Nicole Kuhn is a Ph.D student at the iSchool
When you meet someone who doesn’t know about your research, how do you describe it?
My research focuses on the intersection of information, technology and Indigenous communities with work on Indigenous research ethics, Indigenous social media practices, and digital youth. Currently, I’m exploring how tribal nations in the U.S. are using social media to provide culturally adapted risk communication to their communities in response to the COVID-19 pandemic.
Who is the faculty member working closest with you? What are you learning from them?
I am very thankful for the opportunity to work closely with my faculty advisor, Dr. Clarita Lefthand-Begay. With her guidance and mentorship, I am continually learning about Indigenous research methods and ethics, which are foundational to all my work.
Why are you interested in this subject?
I am a member of the Skidegate Band of the Haida Nation and I have seen firsthand how information and technology systems significantly impact the essential work that is being done in Indigenous communities.
What impact do you hope to make in the information field through your research/dissertation?
Through a strength-based approach, I plan to share the resilience of Indigenous communities as they utilize information and technology tools to address the significant health disparities they regularly face, many of which are further amplified during this pandemic. With this understanding, I intend to leverage research to support and expand this good work. I hope my work will help diversify the Human-Computer Interaction field to consider more fully the risks, benefits and design of technology for Indigenous peoples.

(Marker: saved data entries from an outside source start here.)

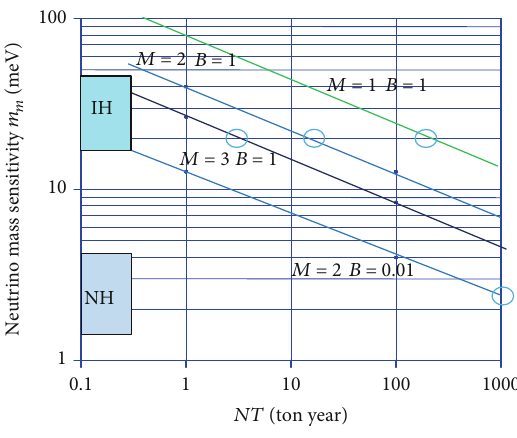
Figure 2: Neutrino mass sensitivities m exposure NT . M and B are the NME and the BG rate per t y. d 0 = 1 : 4 , ε = 0 : 55 , and η = 0 : 9 (see equation (5)).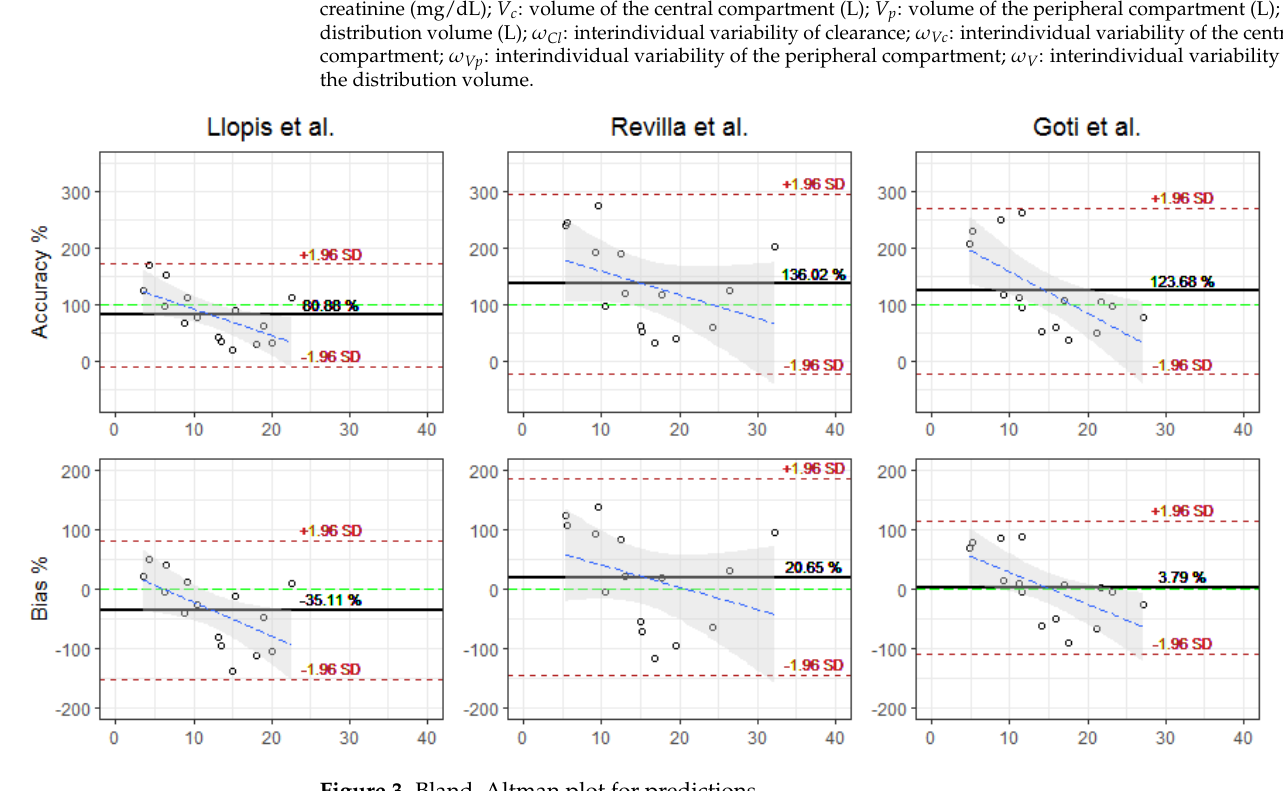
Figure 3. Bland – Altman plot for predictions. Figure 3. Bland–Altman plot for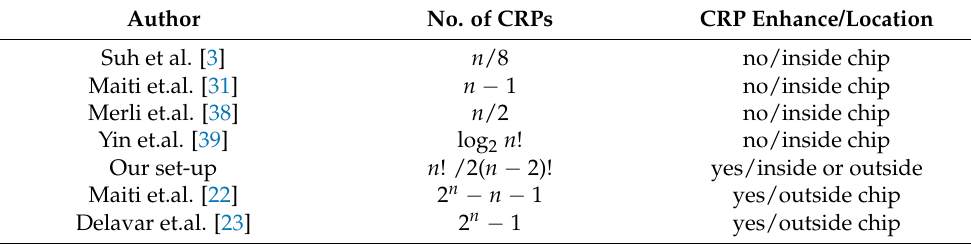
Table 5. Comparison of the numbers of CRPs.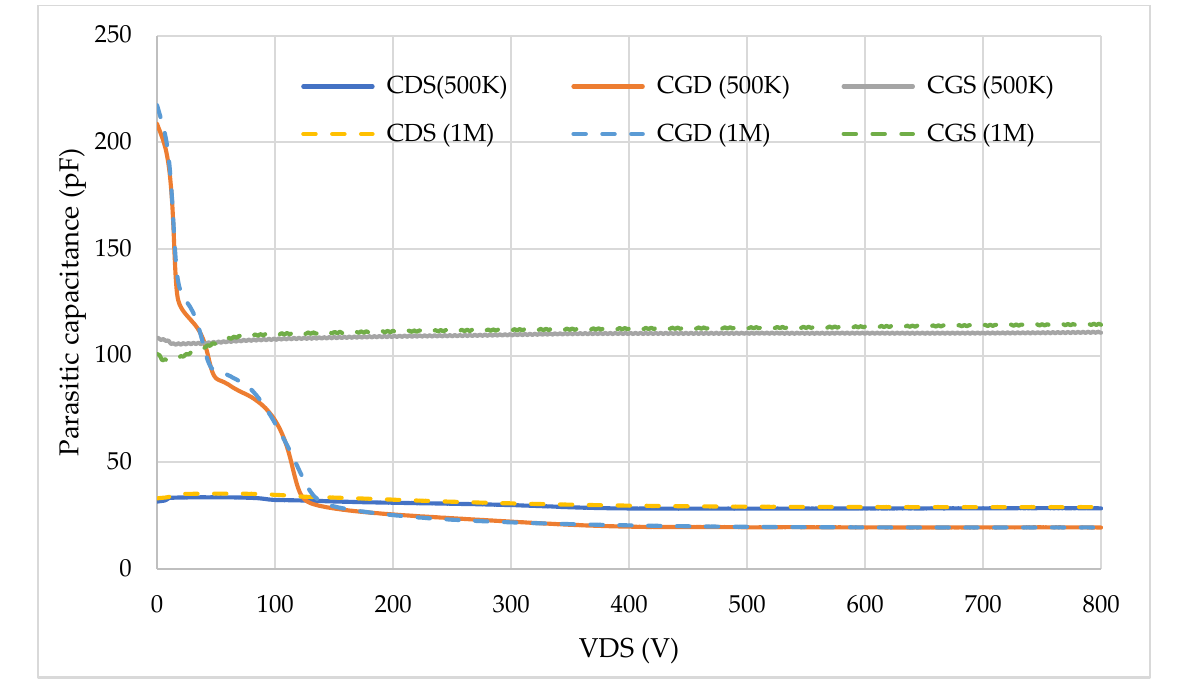
Figure 2. The parasitic capacitances of D-mode GaN under 500 kHz and 1 MHz switching. Table 1. Characteristics summary of the D-mode GaN HEMT under 1 MHz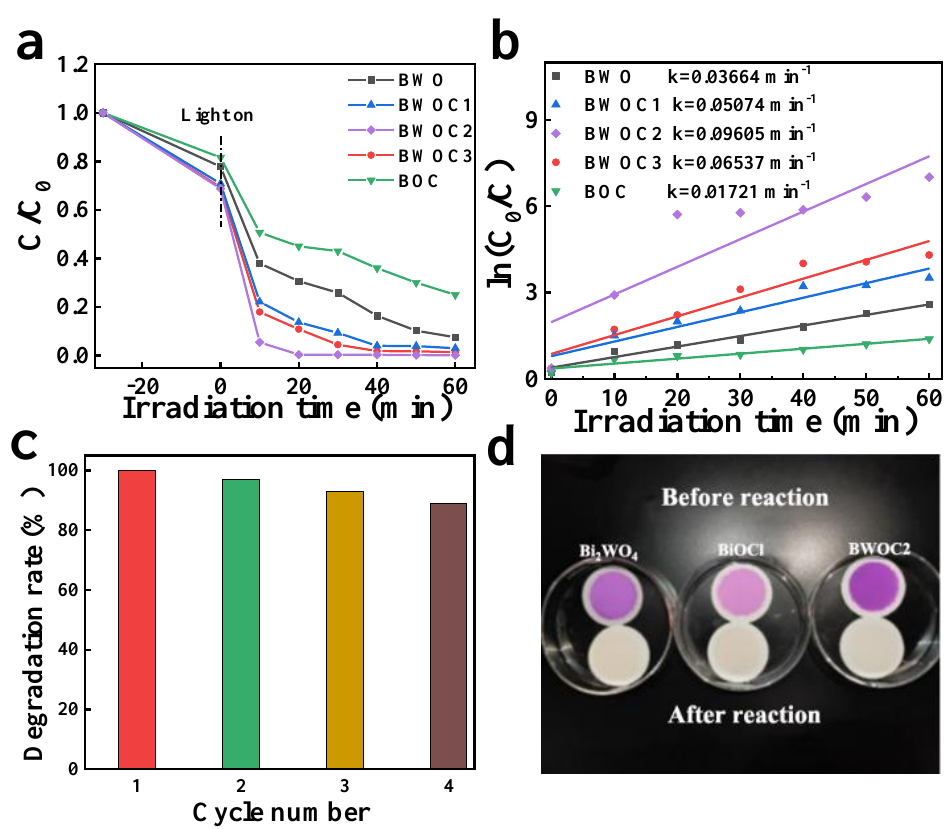
Figure 5. ( a ) Photodegradation curves, ( b ) ln( C 0 / C ) vs. time curves and rate constant, k , over different samples, ( c ) recycling tests of BWOC2 sample, and ( d ) color contrast of BWOC2 sample before and after the reaction.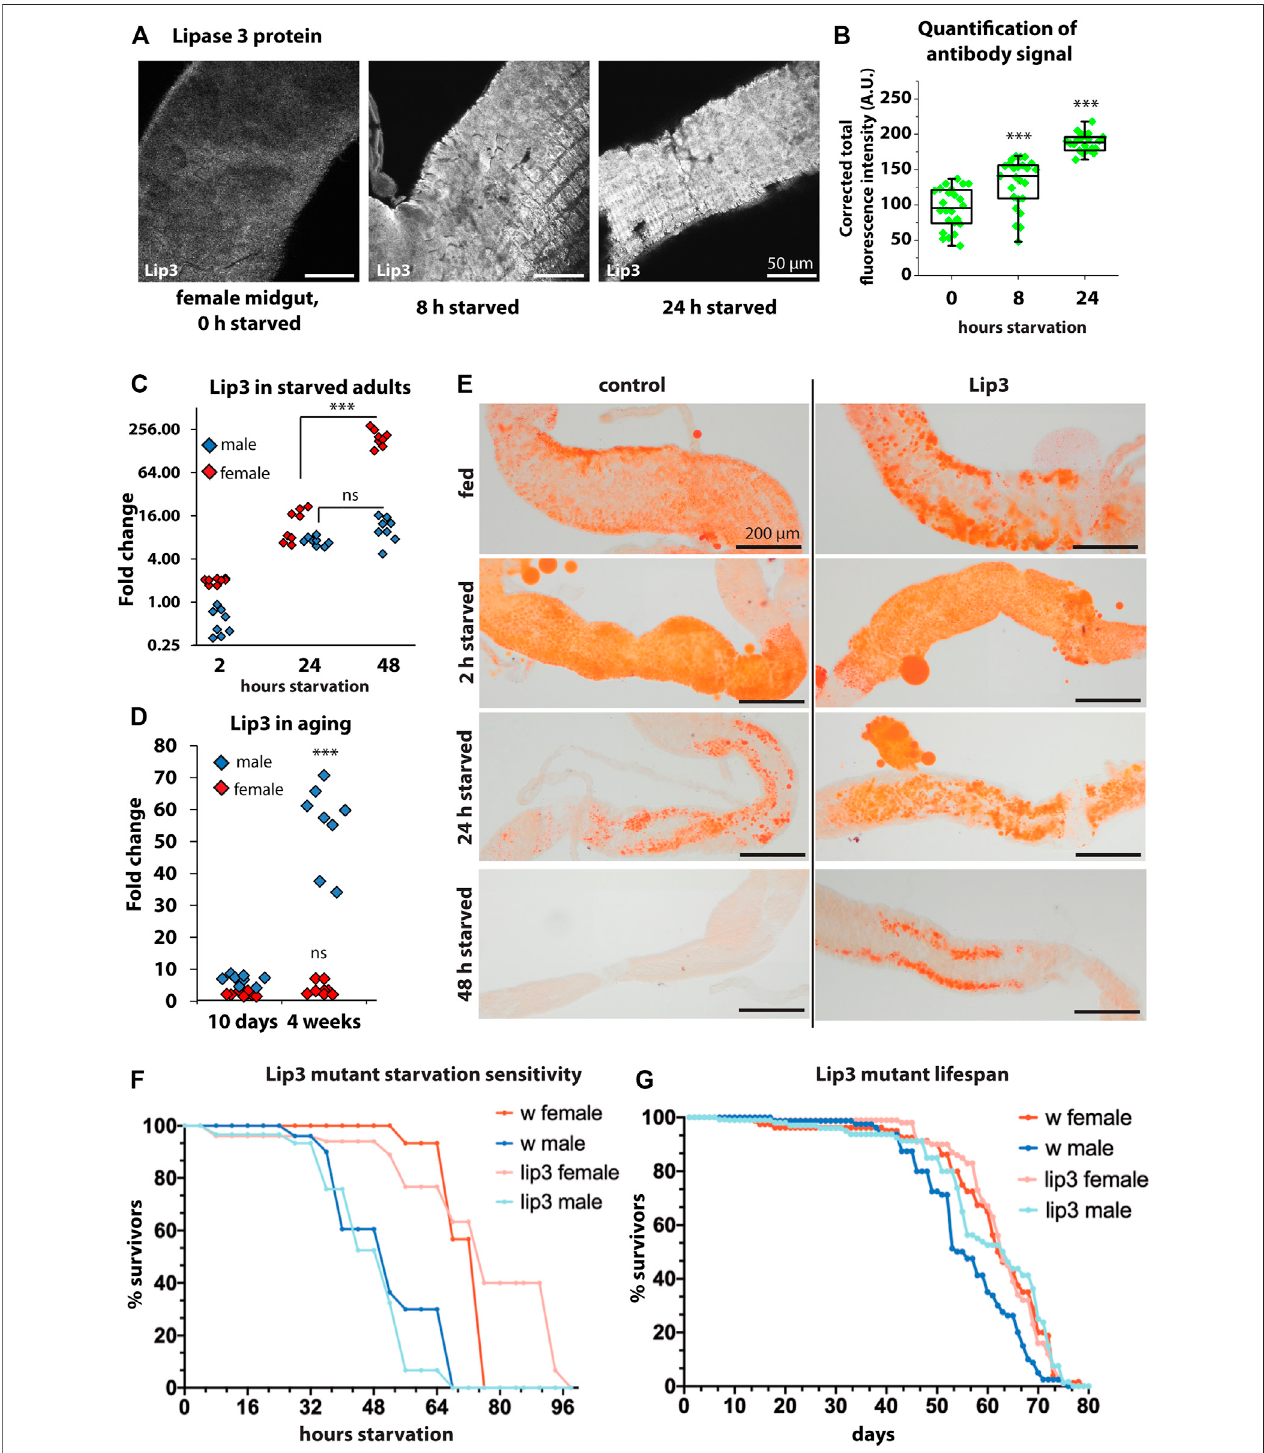
FIGURE 3 | (A) Immuno fl uorescent staining of midguts with anti-Lip3 in fed, 8 h starved, and 24 h starved female fl ies. (B) Quanti fi cation of the fl uorescent signals fromA. (C) Quantitativereal-timePCRofstarvedmaleandfemale fl ies,normalized torp49andactin-5chousekeepinggenesandfedmaleandfemale fl ies,respectively. (D) Quantitative real-time PCR of 10 days (young) and 4 weeks old male and mated female fl ies, normalized to rp49 and actin-5c housekeeping genes and 2 – 5 day old male and female controls, respectively. (E) Oil RedO staining of midguts of female fl ies. (F) Starvation sensitivity assay, curves show average of three biological replicates of groups of 10 fl ies. Mann-Whitney non-parametric tests were applied for statistics but revealed no signi fi cant differences. (G) Longevity assay, curves show average of fi ve biological replicates of groups of 20 fl ies. Mann-Whitney non-parametric test shows that the difference in lifespan between male wildtypes and Lip3 mutants is not quite signi fi cant ( p =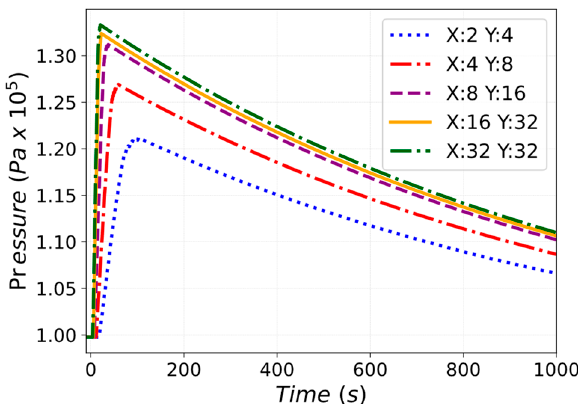
Figure 22. Pressure in the TMH for different numbers of relief panels.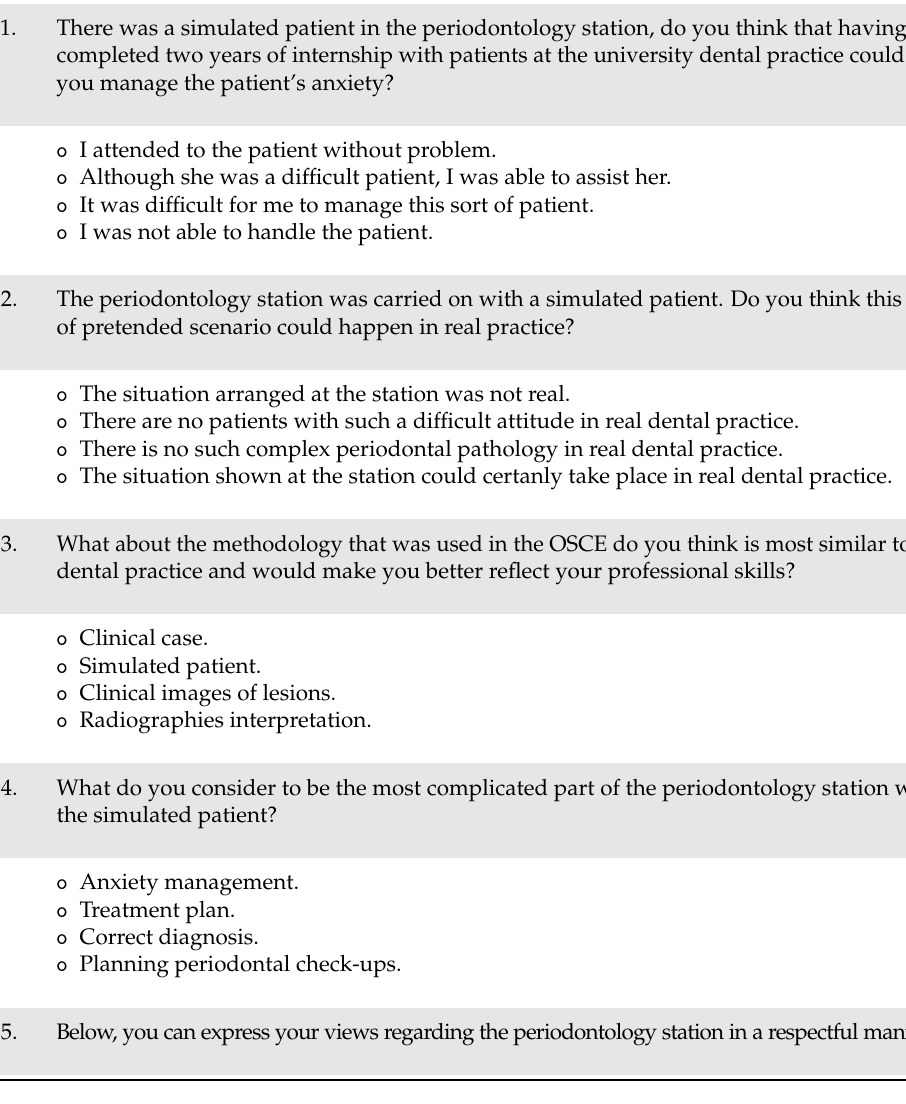
Table 2. Survey and multiple choice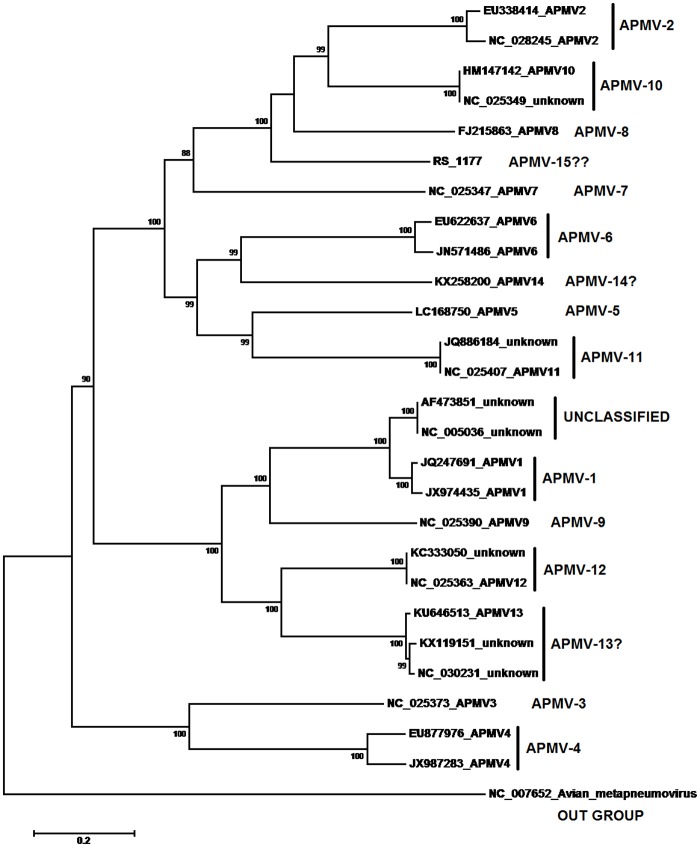
Phylogenetic tree of representative members of Avulavirus.Phylogenetic analysis using the Neighbor-joining method with 1,000 bootstrap replicates based on complete genome sequences of APMV-1 to APMV-14 and other unclassified Avulavirus. Evolutionary distances were computed using the Kimura 2-parameter substitution model. The scale bar is shown on the bottom left. The numbers at the nodes represent bootstrap values higher than 70. Sequences used were available in public databases and the accession numbers along with their branch data are shown. Label:?- Species not recognized by ICTV;??- New isolate RS-1177.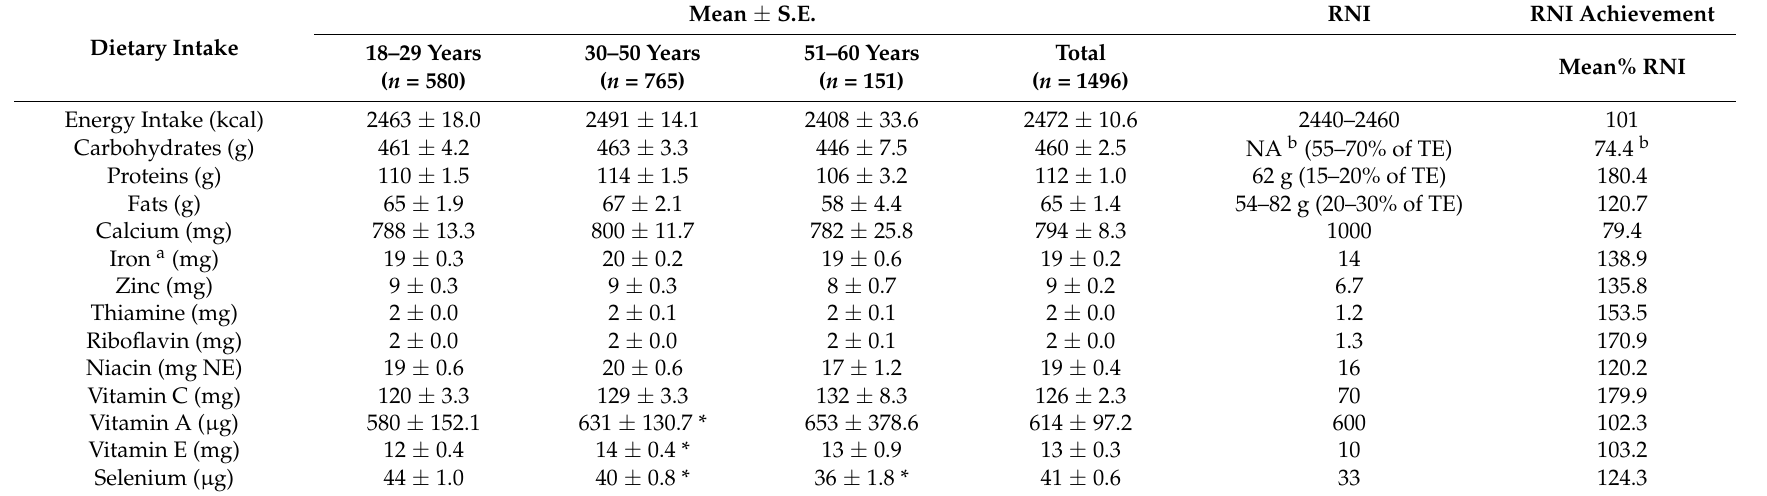
Table 2. Nutrient intake of men in a day by age groups and comparing nutrient intake with Recommended Nutrient Intake (RNI).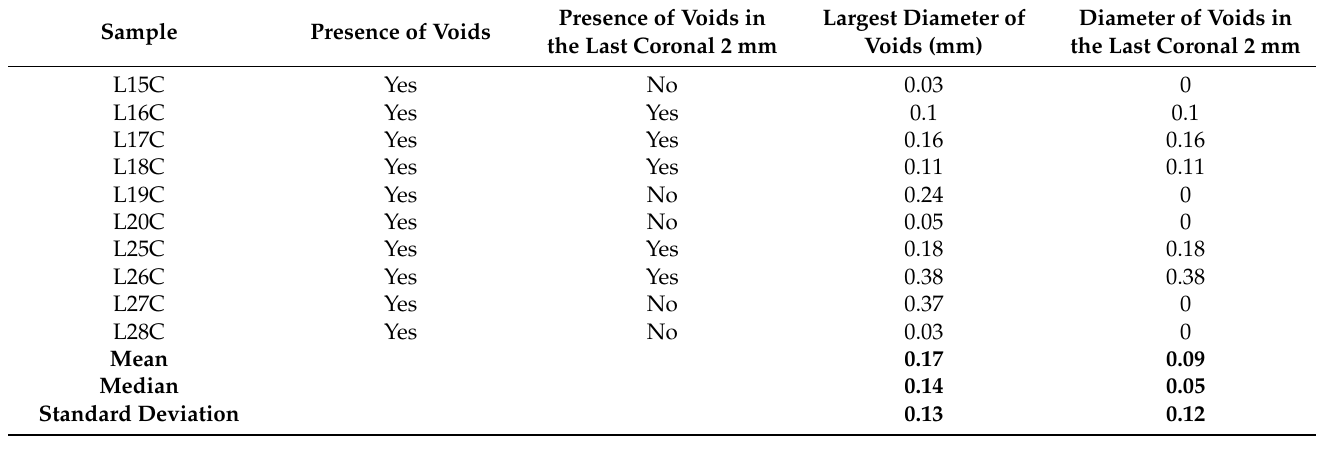
Table 8. Voids detected in the control group.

What surprised you the most when digging into your research?
Lately, I’ve been learning a lot about the surprising timing challenges of conducting research to support community efforts on a topic that is rapidly evolving, such as risk communication during a pandemic.
What are your career goals once you graduate?
I would like to continue leading research that expands the Human-Computer Interaction field so that it represents the perspectives and needs of more diverse populations, with a particular interest in supporting the goals of Indigenous communities.